Those gauges are way out of whack - .042 and .030 are OK but you want anything between .020w and .024w on the top. You can go plain gauge, but I find them rather stiff and dead sounding compared to a wound of the same gauge. We produce various sets, all aimed at proper playability - getting the string gauges right can make a huge difference to the feel of a guitar.
so you used the #5, #4, and #1 strings from a pack...with the #1 drop tuned a Major 6th to get the higher G note, yes it will feel floppy.
1) try the #3 string instead for the octave G
2) or the #2 string since its only a major 2nd drop tuning for that octave G
3) or tune the #1 up another octave so its uptuned a minor 2nd for a 1-5-16 (8-octave) tuning. don't worry, a light tension string can be tuned up a 4th and becomes a medium tension string.
I rarely look at if the pack says light or medium because the string gauges vary quite a bit from one brand to another and from electric to acoustic. I always look at the actual gauge of the strings. The ones mentioned by CB John are perfect for GDg tuning but I often use lighter ones for a different sound and feel. The lightest gauge I've gotten away with for the high g string is a .017 plain. It has plenty of tension and bends well if bends are in your playing style.

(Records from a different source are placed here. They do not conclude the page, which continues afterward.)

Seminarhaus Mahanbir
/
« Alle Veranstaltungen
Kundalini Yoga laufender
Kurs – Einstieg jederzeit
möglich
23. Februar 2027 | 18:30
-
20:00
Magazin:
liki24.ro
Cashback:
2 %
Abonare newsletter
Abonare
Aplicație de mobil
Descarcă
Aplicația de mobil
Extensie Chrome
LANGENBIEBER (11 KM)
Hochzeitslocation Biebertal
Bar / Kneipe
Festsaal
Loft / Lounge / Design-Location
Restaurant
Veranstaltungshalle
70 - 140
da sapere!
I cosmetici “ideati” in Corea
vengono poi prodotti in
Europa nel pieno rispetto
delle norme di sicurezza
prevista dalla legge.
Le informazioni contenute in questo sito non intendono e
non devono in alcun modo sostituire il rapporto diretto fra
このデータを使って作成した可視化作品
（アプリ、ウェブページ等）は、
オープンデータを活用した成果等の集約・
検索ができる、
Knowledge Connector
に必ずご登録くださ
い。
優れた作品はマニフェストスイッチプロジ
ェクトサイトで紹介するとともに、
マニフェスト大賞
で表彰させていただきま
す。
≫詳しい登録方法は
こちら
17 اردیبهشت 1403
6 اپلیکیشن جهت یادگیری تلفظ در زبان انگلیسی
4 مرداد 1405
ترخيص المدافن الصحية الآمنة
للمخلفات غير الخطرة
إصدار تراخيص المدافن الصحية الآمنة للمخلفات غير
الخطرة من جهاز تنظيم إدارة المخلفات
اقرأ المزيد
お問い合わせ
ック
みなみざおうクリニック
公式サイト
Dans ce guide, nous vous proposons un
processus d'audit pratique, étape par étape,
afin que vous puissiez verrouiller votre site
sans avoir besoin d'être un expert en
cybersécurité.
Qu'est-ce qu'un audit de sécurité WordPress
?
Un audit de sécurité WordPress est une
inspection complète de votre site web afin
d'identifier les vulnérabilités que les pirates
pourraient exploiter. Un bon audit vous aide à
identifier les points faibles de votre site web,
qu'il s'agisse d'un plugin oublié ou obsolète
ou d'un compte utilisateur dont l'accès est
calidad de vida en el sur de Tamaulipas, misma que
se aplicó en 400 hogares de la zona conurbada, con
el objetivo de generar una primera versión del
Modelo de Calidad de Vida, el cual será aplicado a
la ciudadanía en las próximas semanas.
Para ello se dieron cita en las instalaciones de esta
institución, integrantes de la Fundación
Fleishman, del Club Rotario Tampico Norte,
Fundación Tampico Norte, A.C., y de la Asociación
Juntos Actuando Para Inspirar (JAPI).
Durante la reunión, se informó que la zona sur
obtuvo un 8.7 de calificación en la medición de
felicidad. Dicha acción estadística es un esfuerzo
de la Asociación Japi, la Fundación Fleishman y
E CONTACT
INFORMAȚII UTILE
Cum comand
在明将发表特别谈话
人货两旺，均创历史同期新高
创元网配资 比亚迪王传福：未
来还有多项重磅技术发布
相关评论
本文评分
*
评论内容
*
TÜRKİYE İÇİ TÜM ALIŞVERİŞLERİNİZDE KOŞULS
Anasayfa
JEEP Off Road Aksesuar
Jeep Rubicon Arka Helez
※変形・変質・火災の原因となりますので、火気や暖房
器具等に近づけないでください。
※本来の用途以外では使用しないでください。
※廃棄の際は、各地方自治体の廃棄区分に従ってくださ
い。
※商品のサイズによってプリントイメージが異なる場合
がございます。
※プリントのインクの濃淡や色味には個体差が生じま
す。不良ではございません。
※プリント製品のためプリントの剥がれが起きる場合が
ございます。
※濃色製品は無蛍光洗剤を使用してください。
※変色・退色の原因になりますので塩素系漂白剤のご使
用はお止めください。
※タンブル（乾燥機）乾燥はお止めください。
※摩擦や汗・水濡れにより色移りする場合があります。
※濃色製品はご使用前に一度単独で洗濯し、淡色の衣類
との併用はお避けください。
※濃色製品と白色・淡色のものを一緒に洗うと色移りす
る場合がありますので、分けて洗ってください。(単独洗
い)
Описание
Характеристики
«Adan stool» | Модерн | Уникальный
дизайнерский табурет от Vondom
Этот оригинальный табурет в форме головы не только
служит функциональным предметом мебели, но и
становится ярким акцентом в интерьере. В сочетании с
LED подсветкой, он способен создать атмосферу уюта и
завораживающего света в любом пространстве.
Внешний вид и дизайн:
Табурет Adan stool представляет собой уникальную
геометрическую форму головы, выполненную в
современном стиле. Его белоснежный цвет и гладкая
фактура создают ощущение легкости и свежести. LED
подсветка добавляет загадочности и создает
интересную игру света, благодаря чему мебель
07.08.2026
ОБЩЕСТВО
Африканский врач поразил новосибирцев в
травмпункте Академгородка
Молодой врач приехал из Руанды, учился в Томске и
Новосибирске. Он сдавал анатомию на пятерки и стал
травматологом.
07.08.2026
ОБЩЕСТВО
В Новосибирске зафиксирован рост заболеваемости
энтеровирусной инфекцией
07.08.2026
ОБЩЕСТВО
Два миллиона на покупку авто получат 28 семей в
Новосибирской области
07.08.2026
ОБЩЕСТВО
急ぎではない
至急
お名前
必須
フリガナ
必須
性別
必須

The low G is .036ish and the middle D is around .026 when I want a lighter set. This closely corresponds to an electric "regular" set's 5th, 4th and 3rd strings if that helps.
Please Forgive the soapbox moment that follows:
to clarify that light/medium/heavy is the TENSION that the package is put together for intended use.
A light tension #6 E string is about the same gauge as a medium tension #5 A string just tuned up a 4th higher. My go-to reference is the D-Addario string tension guide, showing every gauge and its tension across a full octave of notes you can tune it to.